**Data in this exercise**

* * * *

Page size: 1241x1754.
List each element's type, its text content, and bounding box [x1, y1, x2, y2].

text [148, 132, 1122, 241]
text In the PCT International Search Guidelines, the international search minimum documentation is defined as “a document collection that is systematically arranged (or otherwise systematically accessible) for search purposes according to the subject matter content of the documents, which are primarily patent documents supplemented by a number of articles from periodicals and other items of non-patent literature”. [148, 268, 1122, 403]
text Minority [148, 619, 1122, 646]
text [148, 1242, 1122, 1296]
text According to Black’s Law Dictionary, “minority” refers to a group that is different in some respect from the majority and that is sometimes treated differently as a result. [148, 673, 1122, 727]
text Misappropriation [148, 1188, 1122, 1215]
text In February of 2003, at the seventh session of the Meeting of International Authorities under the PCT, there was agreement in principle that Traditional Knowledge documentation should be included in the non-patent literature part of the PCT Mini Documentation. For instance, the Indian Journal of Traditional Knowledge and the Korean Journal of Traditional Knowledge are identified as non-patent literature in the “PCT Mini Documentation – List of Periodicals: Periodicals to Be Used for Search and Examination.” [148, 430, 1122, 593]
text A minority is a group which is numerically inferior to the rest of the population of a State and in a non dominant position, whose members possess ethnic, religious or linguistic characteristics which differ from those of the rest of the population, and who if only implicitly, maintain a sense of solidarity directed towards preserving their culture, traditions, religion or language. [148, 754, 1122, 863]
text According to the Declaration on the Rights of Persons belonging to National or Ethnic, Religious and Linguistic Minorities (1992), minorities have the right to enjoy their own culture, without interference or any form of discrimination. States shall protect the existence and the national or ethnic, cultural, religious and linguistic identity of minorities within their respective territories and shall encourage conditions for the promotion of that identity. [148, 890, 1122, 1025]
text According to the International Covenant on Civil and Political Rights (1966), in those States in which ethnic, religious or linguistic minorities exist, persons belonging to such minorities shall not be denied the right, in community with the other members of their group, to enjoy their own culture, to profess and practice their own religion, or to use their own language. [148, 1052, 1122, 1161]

* * * *

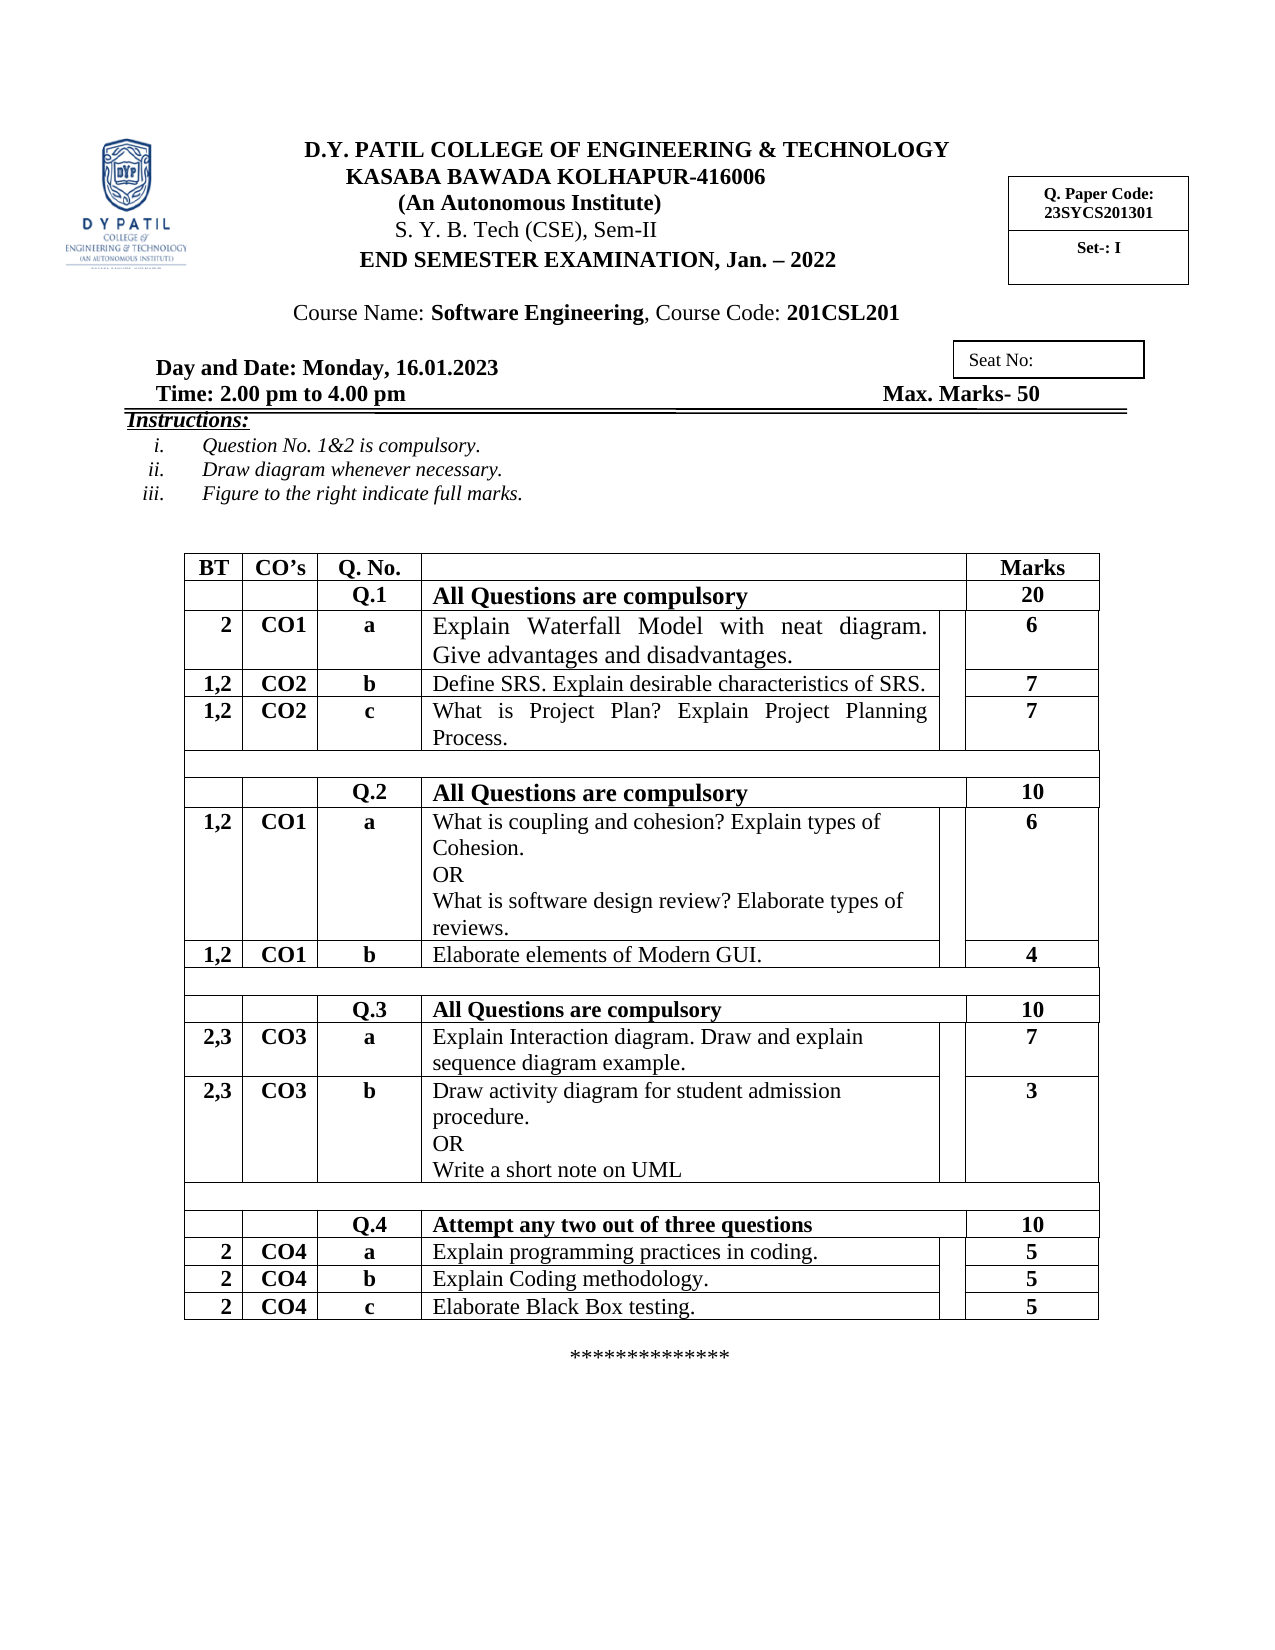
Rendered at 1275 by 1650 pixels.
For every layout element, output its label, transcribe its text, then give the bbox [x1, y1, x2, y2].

* * * *

**Job item**
Copy out, from the records above, every line that holds the string "element".

**Finished exercise**
List each element's type, its text content, and bounding box [x1, y1, x2, y2].
For every layout element, output its label, transcribe its text, then give the bbox [x1, y1, x2, y2].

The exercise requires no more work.